After teasing us (meaning my editor and me) for the last two months, the Grey Lady is finally reviewing Jim Henson in its pages. We had heard one was coming — back in September, in fact, we kept hearing a review was “imminent,” and then . . . well, it just kept on not showing and not showing, until eventually we began to doubt a review would run at all.  Then suddenly, several weeks ago, they started asking for photos, which made us believe they were up to something.

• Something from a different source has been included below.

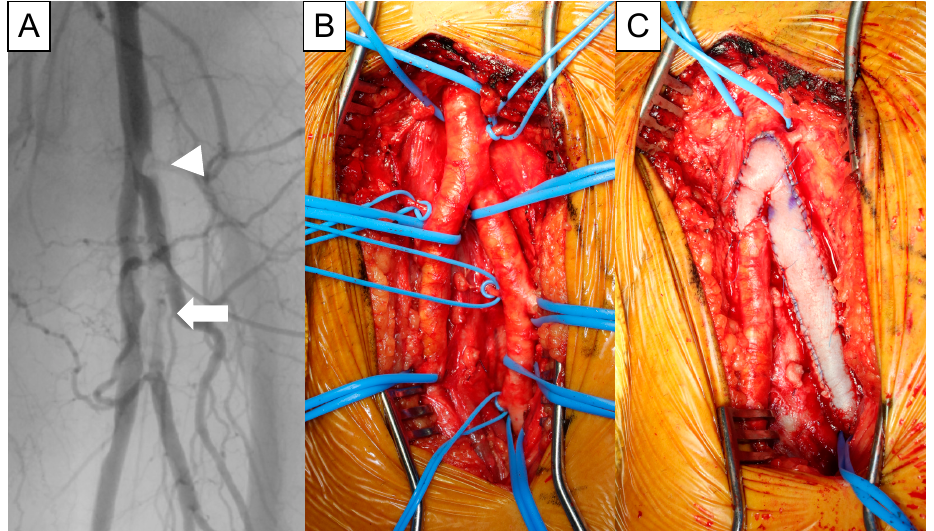
Figure 4. Common femoral endarterectomy with extended profundaplasty using a bovine pericardial patch. ( A ) Trans-arterial angiography of the left femoral artery. Stenosis at common femoral artery (arrowhead) and occlusion of deep femoral artery (arrow). ( B ) Intraoperative picture of the left femoral artery. ( C ) Reconstruction by patch-angioplasty using a bovine pericardial patch.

That something, as it turns out, will appear in this Sunday’s New York Times Sunday Book Review. And you can already read it online by clicking right here. Oh, and HERE BE SPOILERS: It’s a terrific review, really thoughtful and eminently fair — and really, it’s one of my favorite reviews since Will Friedwald’s spectacular piece in the Wall Street Journal last month. It’s considered bad form to reach out to reviewers, so I’ll just say it right here instead: John Swansburg, if you’re reading this, thanks for the review.

And thank you again, everyone, who’s reading and enjoying Jim Henson. I appreciate it.